▶ **ТЕКСТ ДЛЯ ЧТЕНИЯ**
Теория Овсянико-Куликовского, которая допускает эксперимент только ради подтверждения априорной гипотезы, неспособна объяснить появление нового в искусстве. Она хороша для устоявшейся, традиционалистской поэтики (для басни, если вспомнить учителя Овсянико-Куликовского — А. А. Потебню). Только родившийся в полемике со школой Потебни формализм сумел создать теорию литературной эволюции («нового») — за счет допущения случайных факторов, непроизвольного эксперимента[126]. Но там речь шла о формальном экспериментаторстве, а не операциях с «реальностью»: метафора искусства как познания для авангарда была уже не актуальна.

▶ **ИЗВЛЕЧЁННЫЕ ДАННЫЕ**
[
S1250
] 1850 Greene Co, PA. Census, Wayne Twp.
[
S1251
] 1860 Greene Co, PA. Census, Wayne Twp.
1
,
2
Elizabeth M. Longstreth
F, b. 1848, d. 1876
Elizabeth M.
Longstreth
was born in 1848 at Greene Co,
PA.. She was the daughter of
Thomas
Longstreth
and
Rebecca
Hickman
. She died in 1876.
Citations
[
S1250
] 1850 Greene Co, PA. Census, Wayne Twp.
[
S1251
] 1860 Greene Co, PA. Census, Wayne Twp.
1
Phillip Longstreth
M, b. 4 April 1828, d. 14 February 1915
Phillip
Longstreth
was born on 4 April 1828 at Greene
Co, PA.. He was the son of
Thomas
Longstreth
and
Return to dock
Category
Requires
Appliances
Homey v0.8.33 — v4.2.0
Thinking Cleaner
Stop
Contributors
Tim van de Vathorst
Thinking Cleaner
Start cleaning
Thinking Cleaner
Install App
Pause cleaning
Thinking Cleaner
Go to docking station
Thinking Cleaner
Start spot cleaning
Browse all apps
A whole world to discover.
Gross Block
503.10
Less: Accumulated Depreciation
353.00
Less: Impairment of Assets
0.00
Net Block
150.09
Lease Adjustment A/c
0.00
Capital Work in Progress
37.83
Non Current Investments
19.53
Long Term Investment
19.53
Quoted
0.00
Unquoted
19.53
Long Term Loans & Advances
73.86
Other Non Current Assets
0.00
--
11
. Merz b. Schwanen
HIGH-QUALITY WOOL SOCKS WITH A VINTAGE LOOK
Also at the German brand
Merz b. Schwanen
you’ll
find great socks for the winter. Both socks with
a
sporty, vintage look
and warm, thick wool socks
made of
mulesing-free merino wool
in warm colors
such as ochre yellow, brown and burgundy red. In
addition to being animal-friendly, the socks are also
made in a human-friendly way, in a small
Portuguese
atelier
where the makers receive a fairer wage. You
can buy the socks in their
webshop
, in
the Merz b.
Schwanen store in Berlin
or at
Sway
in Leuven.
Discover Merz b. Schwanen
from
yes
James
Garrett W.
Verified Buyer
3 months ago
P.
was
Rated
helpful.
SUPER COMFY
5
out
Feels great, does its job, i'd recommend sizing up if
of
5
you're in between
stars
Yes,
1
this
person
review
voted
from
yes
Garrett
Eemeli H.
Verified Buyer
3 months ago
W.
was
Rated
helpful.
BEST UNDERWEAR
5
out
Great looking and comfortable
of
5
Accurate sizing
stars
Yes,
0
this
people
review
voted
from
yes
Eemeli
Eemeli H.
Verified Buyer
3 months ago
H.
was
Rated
---
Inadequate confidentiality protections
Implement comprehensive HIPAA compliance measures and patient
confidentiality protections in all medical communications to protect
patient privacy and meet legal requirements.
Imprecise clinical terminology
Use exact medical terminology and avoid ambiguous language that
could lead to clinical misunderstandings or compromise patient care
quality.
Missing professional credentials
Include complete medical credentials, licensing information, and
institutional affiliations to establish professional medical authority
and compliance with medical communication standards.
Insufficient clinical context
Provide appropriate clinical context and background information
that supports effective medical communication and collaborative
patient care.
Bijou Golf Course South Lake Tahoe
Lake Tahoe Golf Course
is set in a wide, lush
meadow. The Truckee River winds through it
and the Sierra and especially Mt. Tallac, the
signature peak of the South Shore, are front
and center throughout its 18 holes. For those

▶ **ОПИСАНИЕ ЗАДАНИЯ**
За счет чего, согласно тексту для чтения, формализм сумел создать теорию литературной эволюции? Данные представляют собой отдельный, самостоятельный материал.

▶ **ВЫПОЛНЕННОЕ ЗАДАНИЕ**
За счет допущения случайных факторов, непроизвольного эксперимента.